----- Given records

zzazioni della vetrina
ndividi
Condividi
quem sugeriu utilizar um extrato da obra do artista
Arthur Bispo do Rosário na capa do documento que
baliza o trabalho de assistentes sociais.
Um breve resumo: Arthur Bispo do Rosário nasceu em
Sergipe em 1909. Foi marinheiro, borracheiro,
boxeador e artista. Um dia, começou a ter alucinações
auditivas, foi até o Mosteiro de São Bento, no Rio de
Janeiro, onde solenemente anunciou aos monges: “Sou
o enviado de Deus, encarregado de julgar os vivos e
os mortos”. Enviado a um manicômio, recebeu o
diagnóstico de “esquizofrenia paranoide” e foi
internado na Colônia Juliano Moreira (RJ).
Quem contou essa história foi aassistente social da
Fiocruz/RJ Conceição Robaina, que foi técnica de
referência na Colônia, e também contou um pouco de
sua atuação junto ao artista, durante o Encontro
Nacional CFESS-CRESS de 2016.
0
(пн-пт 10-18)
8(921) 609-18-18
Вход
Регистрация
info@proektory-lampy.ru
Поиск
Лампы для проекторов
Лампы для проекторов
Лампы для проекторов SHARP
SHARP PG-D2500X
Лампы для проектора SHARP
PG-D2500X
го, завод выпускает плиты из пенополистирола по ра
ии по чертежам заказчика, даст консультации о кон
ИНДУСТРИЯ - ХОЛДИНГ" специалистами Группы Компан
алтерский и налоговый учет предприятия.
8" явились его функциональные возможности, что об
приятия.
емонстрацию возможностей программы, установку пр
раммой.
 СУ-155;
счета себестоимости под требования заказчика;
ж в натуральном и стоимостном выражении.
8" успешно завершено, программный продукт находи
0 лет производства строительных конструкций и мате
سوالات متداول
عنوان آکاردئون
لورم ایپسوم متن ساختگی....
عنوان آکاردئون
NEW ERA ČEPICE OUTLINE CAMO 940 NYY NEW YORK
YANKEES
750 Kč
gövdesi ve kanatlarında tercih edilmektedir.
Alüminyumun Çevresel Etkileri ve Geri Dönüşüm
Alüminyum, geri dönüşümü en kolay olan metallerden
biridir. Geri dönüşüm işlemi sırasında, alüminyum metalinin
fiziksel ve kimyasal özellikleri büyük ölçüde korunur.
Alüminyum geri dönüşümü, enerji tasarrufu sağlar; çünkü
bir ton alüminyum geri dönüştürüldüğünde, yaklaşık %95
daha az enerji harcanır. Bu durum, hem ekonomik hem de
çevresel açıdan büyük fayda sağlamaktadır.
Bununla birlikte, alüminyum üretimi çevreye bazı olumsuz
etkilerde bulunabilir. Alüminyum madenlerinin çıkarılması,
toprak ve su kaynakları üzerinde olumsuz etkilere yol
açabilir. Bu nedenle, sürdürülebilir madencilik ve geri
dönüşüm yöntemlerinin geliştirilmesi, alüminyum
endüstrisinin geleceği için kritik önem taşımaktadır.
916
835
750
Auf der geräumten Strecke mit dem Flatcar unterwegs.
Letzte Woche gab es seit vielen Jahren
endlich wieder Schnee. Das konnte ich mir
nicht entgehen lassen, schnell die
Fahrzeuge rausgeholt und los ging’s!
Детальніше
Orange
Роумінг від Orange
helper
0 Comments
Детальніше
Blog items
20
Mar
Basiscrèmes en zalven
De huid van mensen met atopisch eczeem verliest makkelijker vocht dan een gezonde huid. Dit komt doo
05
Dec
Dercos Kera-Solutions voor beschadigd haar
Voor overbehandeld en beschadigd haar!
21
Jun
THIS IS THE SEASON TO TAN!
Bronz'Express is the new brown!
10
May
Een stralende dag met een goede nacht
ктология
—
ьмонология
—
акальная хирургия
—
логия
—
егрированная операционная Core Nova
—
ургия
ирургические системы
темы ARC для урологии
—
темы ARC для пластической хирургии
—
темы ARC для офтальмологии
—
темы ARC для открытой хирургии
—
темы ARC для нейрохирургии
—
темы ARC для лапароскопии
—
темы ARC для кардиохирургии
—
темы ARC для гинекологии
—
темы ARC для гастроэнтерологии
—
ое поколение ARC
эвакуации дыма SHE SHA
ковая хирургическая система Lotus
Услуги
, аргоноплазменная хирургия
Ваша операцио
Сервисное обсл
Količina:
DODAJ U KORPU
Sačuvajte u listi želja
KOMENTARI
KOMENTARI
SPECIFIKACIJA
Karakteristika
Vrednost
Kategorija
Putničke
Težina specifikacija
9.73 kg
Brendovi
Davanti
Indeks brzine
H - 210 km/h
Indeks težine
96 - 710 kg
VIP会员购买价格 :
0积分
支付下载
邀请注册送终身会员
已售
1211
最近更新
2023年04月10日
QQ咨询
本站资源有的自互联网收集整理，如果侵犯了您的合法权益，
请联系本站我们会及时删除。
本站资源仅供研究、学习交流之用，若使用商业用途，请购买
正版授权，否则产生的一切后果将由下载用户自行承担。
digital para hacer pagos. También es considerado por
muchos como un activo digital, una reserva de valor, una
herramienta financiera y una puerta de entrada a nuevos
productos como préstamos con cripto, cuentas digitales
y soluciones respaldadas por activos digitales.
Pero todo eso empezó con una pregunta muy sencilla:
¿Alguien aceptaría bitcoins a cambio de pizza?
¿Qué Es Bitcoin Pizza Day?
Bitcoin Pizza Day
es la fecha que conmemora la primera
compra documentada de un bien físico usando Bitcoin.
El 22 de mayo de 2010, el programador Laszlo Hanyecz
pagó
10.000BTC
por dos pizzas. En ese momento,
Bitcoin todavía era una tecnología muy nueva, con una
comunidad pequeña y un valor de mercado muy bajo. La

----------

Output the lines above as a JSON list of strings, one string per line, leaving out any blank lines.

[
  "zzazioni della vetrina",
  "ndividi",
  "Condividi",
  "quem sugeriu utilizar um extrato da obra do artista",
  "Arthur Bispo do Rosário na capa do documento que",
  "baliza o trabalho de assistentes sociais.",
  "Um breve resumo: Arthur Bispo do Rosário nasceu em",
  "Sergipe em 1909. Foi marinheiro, borracheiro,",
  "boxeador e artista. Um dia, começou a ter alucinações",
  "auditivas, foi até o Mosteiro de São Bento, no Rio de",
  "Janeiro, onde solenemente anunciou aos monges: “Sou",
  "o enviado de Deus, encarregado de julgar os vivos e",
  "os mortos”. Enviado a um manicômio, recebeu o",
  "diagnóstico de “esquizofrenia paranoide” e foi",
  "internado na Colônia Juliano Moreira (RJ).",
  "Quem contou essa história foi aassistente social da",
  "Fiocruz/RJ Conceição Robaina, que foi técnica de",
  "referência na Colônia, e também contou um pouco de",
  "sua atuação junto ao artista, durante o Encontro",
  "Nacional CFESS-CRESS de 2016.",
  "0",
  "(пн-пт 10-18)",
  "8(921) 609-18-18",
  "Вход",
  "Регистрация",
  "info@proektory-lampy.ru",
  "Поиск",
  "Лампы для проекторов",
  "Лампы для проекторов",
  "Лампы для проекторов SHARP",
  "SHARP PG-D2500X",
  "Лампы для проектора SHARP",
  "PG-D2500X",
  "го, завод выпускает плиты из пенополистирола по ра",
  "ии по чертежам заказчика, даст консультации о кон",
  "ИНДУСТРИЯ - ХОЛДИНГ\" специалистами Группы Компан",
  "алтерский и налоговый учет предприятия.",
  "8\" явились его функциональные возможности, что об",
  "приятия.",
  "емонстрацию возможностей программы, установку пр",
  "раммой.",
  " СУ-155;",
  "счета себестоимости под требования заказчика;",
  "ж в натуральном и стоимостном выражении.",
  "8\" успешно завершено, программный продукт находи",
  "0 лет производства строительных конструкций и мате",
  "سوالات متداول",
  "عنوان آکاردئون",
  "لورم ایپسوم متن ساختگی....",
  "عنوان آکاردئون",
  "NEW ERA ČEPICE OUTLINE CAMO 940 NYY NEW YORK",
  "YANKEES",
  "750 Kč",
  "gövdesi ve kanatlarında tercih edilmektedir.",
  "Alüminyumun Çevresel Etkileri ve Geri Dönüşüm",
  "Alüminyum, geri dönüşümü en kolay olan metallerden",
  "biridir. Geri dönüşüm işlemi sırasında, alüminyum metalinin",
  "fiziksel ve kimyasal özellikleri büyük ölçüde korunur.",
  "Alüminyum geri dönüşümü, enerji tasarrufu sağlar; çünkü",
  "bir ton alüminyum geri dönüştürüldüğünde, yaklaşık %95",
  "daha az enerji harcanır. Bu durum, hem ekonomik hem de",
  "çevresel açıdan büyük fayda sağlamaktadır.",
  "Bununla birlikte, alüminyum üretimi çevreye bazı olumsuz",
  "etkilerde bulunabilir. Alüminyum madenlerinin çıkarılması,",
  "toprak ve su kaynakları üzerinde olumsuz etkilere yol",
  "açabilir. Bu nedenle, sürdürülebilir madencilik ve geri",
  "dönüşüm yöntemlerinin geliştirilmesi, alüminyum",
  "endüstrisinin geleceği için kritik önem taşımaktadır.",
  "916",
  "835",
  "750",
  "Auf der geräumten Strecke mit dem Flatcar unterwegs.",
  "Letzte Woche gab es seit vielen Jahren",
  "endlich wieder Schnee. Das konnte ich mir",
  "nicht entgehen lassen, schnell die",
  "Fahrzeuge rausgeholt und los ging’s!",
  "Детальніше",
  "Orange",
  "Роумінг від Orange",
  "helper",
  "0 Comments",
  "Детальніше",
  "Blog items",
  "20",
  "Mar",
  "Basiscrèmes en zalven",
  "De huid van mensen met atopisch eczeem verliest makkelijker vocht dan een gezonde huid. Dit komt doo",
  "05",
  "Dec",
  "Dercos Kera-Solutions voor beschadigd haar",
  "Voor overbehandeld en beschadigd haar!",
  "21",
  "Jun",
  "THIS IS THE SEASON TO TAN!",
  "Bronz'Express is the new brown!",
  "10",
  "May",
  "Een stralende dag met een goede nacht",
  "ктология",
  "—",
  "ьмонология",
  "—",
  "акальная хирургия",
  "—",
  "логия",
  "—",
  "егрированная операционная Core Nova",
  "—",
  "ургия",
  "ирургические системы",
  "темы ARC для урологии",
  "—",
  "темы ARC для пластической хирургии",
  "—",
  "темы ARC для офтальмологии",
  "—",
  "темы ARC для открытой хирургии",
  "—",
  "темы ARC для нейрохирургии",
  "—",
  "темы ARC для лапароскопии",
  "—",
  "темы ARC для кардиохирургии",
  "—",
  "темы ARC для гинекологии",
  "—",
  "темы ARC для гастроэнтерологии",
  "—",
  "ое поколение ARC",
  "эвакуации дыма SHE SHA",
  "ковая хирургическая система Lotus",
  "Услуги",
  ", аргоноплазменная хирургия",
  "Ваша операцио",
  "Сервисное обсл",
  "Količina:",
  "DODAJ U KORPU",
  "Sačuvajte u listi želja",
  "KOMENTARI",
  "KOMENTARI",
  "SPECIFIKACIJA",
  "Karakteristika",
  "Vrednost",
  "Kategorija",
  "Putničke",
  "Težina specifikacija",
  "9.73 kg",
  "Brendovi",
  "Davanti",
  "Indeks brzine",
  "H - 210 km/h",
  "Indeks težine",
  "96 - 710 kg",
  "VIP会员购买价格 :",
  "0积分",
  "支付下载",
  "邀请注册送终身会员",
  "已售",
  "1211",
  "最近更新",
  "2023年04月10日",
  "QQ咨询",
  "本站资源有的自互联网收集整理，如果侵犯了您的合法权益，",
  "请联系本站我们会及时删除。",
  "本站资源仅供研究、学习交流之用，若使用商业用途，请购买",
  "正版授权，否则产生的一切后果将由下载用户自行承担。",
  "digital para hacer pagos. También es considerado por",
  "muchos como un activo digital, una reserva de valor, una",
  "herramienta financiera y una puerta de entrada a nuevos",
  "productos como préstamos con cripto, cuentas digitales",
  "y soluciones respaldadas por activos digitales.",
  "Pero todo eso empezó con una pregunta muy sencilla:",
  "¿Alguien aceptaría bitcoins a cambio de pizza?",
  "¿Qué Es Bitcoin Pizza Day?",
  "Bitcoin Pizza Day",
  "es la fecha que conmemora la primera",
  "compra documentada de un bien físico usando Bitcoin.",
  "El 22 de mayo de 2010, el programador Laszlo Hanyecz",
  "pagó",
  "10.000BTC",
  "por dos pizzas. En ese momento,",
  "Bitcoin todavía era una tecnología muy nueva, con una",
  "comunidad pequeña y un valor de mercado muy bajo. La"
]